Correlation Between Cargojet and NFI
Can any of the company-specific risk be diversified away by investing in both Cargojet and NFI at the same time? Although using a correlation coefficient on its own may not help to predict future stock returns, this module helps to understand the diversifiable risk of combining Cargojet and NFI into the same portfolio, which is an essential part of the fundamental portfolio management process.
By analyzing existing cross correlation between Cargojet and NFI Group, you can compare the effects of market volatilities on Cargojet and NFI and check how they will diversify away market risk if combined in the same portfolio for a given time horizon. You can also utilize pair trading strategies of matching a long position in Cargojet with a short position of NFI. Check out your portfolio center. Please also check ongoing floating volatility patterns of Cargojet and NFI.
Diversification Opportunities for Cargojet and NFI
Modest diversification
The 3 months correlation between Cargojet and NFI is 0.28. Overlapping area represents the amount of risk that can be diversified away by holding Cargojet and NFI Group in the same portfolio, assuming nothing else is changed. The correlation between historical prices or returns on NFI Group and Cargojet is a relative statistical measure of the degree to which these equity instruments tend to move together. The correlation coefficient measures the extent to which returns on Cargojet are associated (or correlated) with NFI. Values of the correlation coefficient range from -1 to +1, where. The correlation of zero (0) is possible when the price movement of NFI Group has no effect on the direction of Cargojet i.e., Cargojet and NFI go up and down completely randomly.

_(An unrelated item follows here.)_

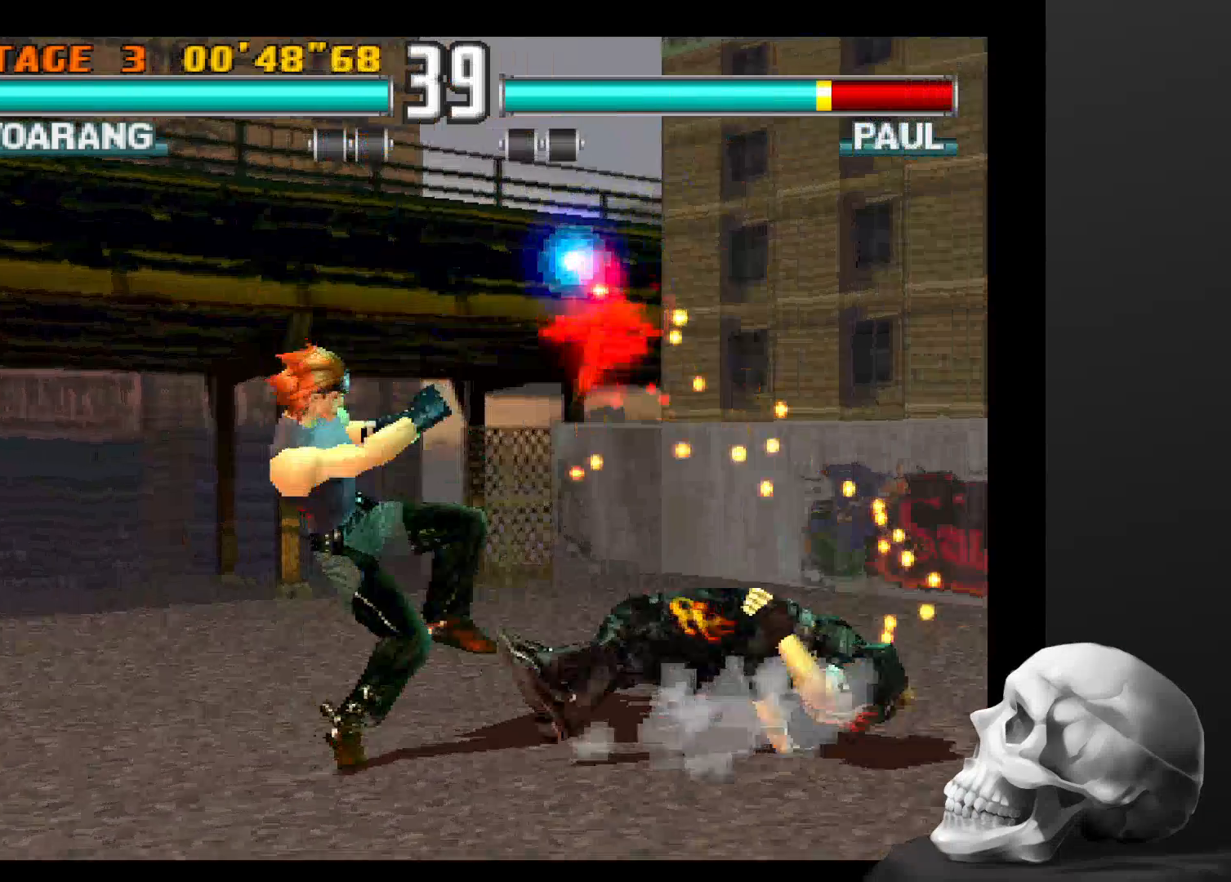
{"dt_ms": 500, "buttons": [], "left_stick": "center", "right_stick": "center", "events": [[67, "CIRCLE", "up"]]}
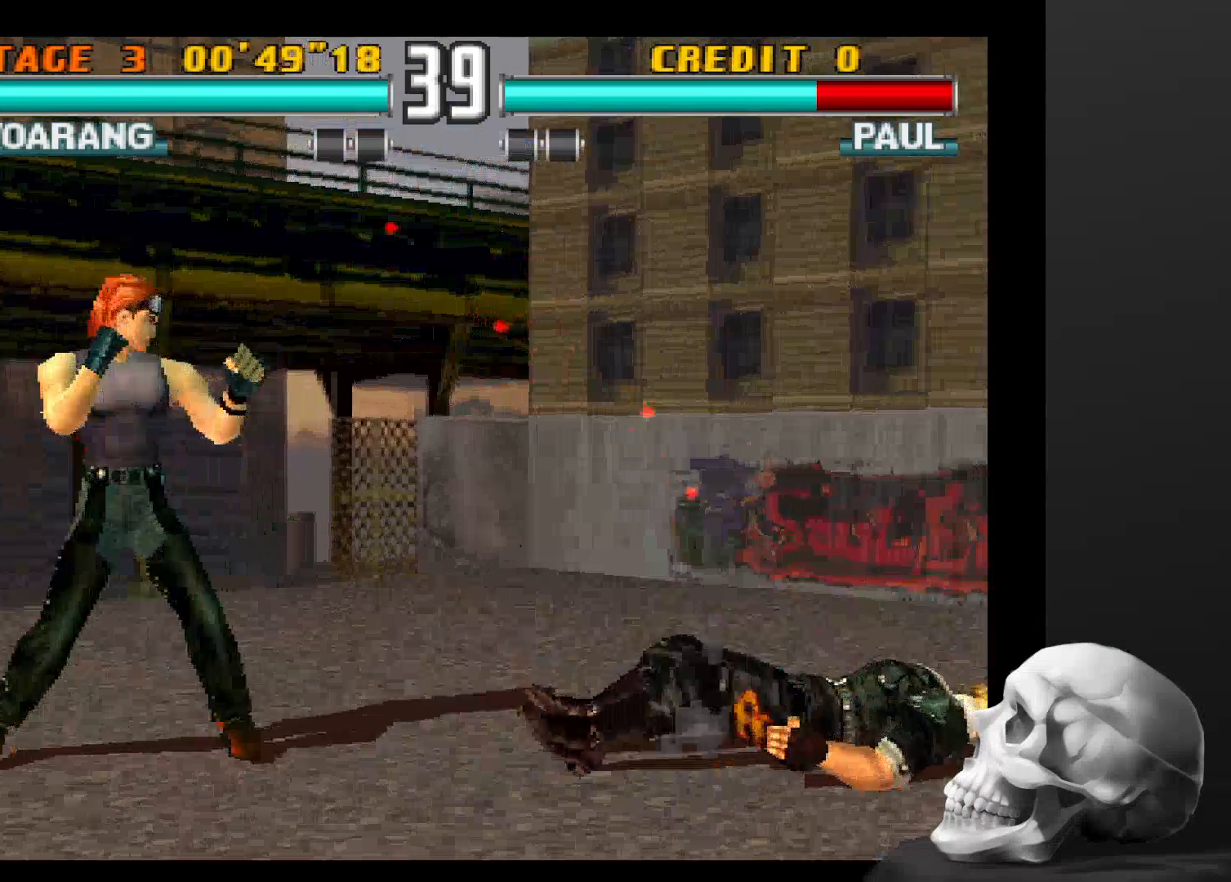
{"dt_ms": 500, "buttons": [], "left_stick": "center", "right_stick": "center", "events": []}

Pair Corralation between Cargojet and NFI
Assuming the 90 days trading horizon Cargojet is expected to under-perform the NFI. But the stock apears to be less risky and, when comparing its historical volatility, Cargojet is 1.71 times less risky than NFI. The stock trades about -0.11 of its potential returns per unit of risk. The NFI Group is currently generating about -0.03 of returns per unit of risk over similar time horizon. If you would invest 1,376 in NFI Group on December 26, 2024 and sell it today you would lose (168.00) from holding NFI Group or give up 12.21% of portfolio value over 90 days.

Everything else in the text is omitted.